Which is … me? I thought, with growing agitation. I hadn’t done one thing that could possibly be interpreted as “creative.”
“And where is Davidson?”
“North Carolina.”
“So what you’re saying is, I shouldn’t apply to Cornell?” I asked, finally getting with the program.
“No, no, I wouldn’t say that. On the contrary, if you’re interested in Cornell I think you should apply, and I think you should apply early. But I’m not getting that sense from you. Are you feeling family pressure to apply to Cornell?”
Family pressure? I was fighting an urge to roll my eyes. For a moment I imagined them—Lewyn and Sally and Harrison and Johanna—lined up on a long sofa and browbeating me: Apply to Cornell! Apply to Cornell! This would require the four of them to be in the same place at the same time. No, I was not experiencing family pressure.
That was pretty much the end of my first sit-down with the college counselor. I left with a long list of schools to investigate, and the name of a book I was supposed to read, called Colleges That Change Lives, but I did no investigation and I never got the book, and months went by without my ever once “seeing myself” anywhere.
A few days after I intercepted that letter from the American Folk Art Museum, I was scheduled for another sit-down with Shura, and this time my mother was present and very much accounted for. Johanna hadn’t forgotten the three-part assault of the triplets’ senior year, or the rounds of meetings with that earlier squadron of Walden counselors (who, back in the year 1999, had not yet been forced to contend with “holistic,” “range of options,” “fit,” or thinking “outside the box,” because back in 1999 over half of Walden’s graduating class had merely walked into the Ivy League, with the rest heading in droves to Wesleyan, Oberlin, and for extreme outliers, Hampshire). In the fall of 1999, Harrison’s academic star had been so bright that Walden, with its bizarre nongrading policies, had only served to dull its light. Sally and Lewyn had been middling students, utterly without distinction, but Cornell had welcomed them, nonetheless. The process, in the end, hadn’t exactly been pleasant, but it was generally straightforward.
“Did you have a think about the colleges on your list?” Shura asked me.

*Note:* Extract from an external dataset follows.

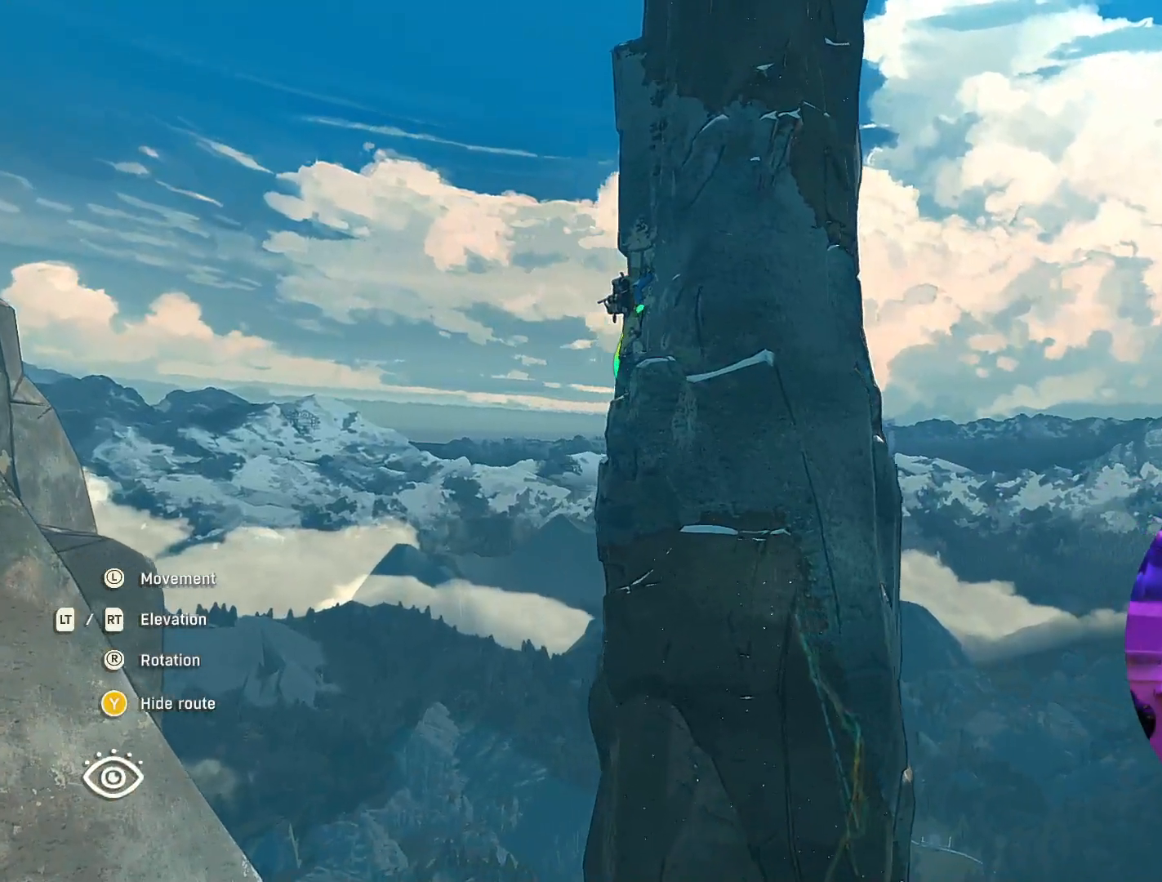
{"buttons": [], "left_stick": "up-left", "right_stick": "center", "events": [[367, "left_stick", "up-left"]]}
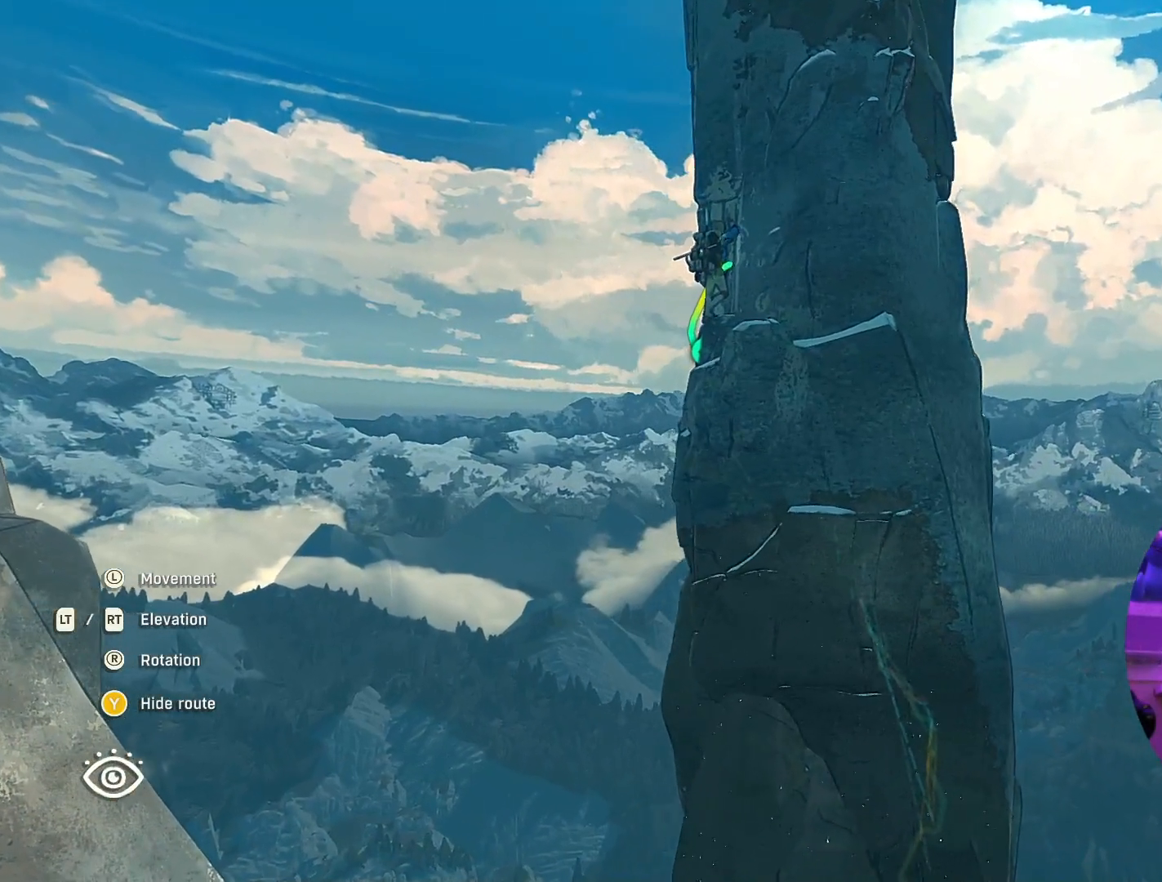
{"buttons": [], "left_stick": "up-left", "right_stick": "center", "events": []}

Of course I hadn’t. I’d spent the summer working at a Children’s Aid Society day camp, and coming home every night so blinded by exhaustion that my only off-time activity had been watching old movies with Lewyn, down in his apartment.
“Well, a bit,” I said. “But I still don’t see myself anywhere in particular.”
“I’d like Phoebe to apply to Cornell,” said my mother, stunned that she needed to point out the obvious. “You know, her father went there, and her older siblings. Also there was a very substantial donation of art, back in the early seventies.”
“Oh?” said Shura, trying to look interested. Her silver rod was gone today. Instead, a little coil wound in and out of three holes in her left lobe. “Have you been thinking about Cornell, Phoebe?”
“I’m … thinking about thinking about it,” I said, improvising. Then I said: “My sister lives in Ithaca. I’m planning to go up and visit.”
“Really,” Johanna said. “When is that happening?”
“We’re working it out,” I bluffed.
We left with another list of fourteen schools to investigate, and another suggestion that I read Colleges That Change Lives.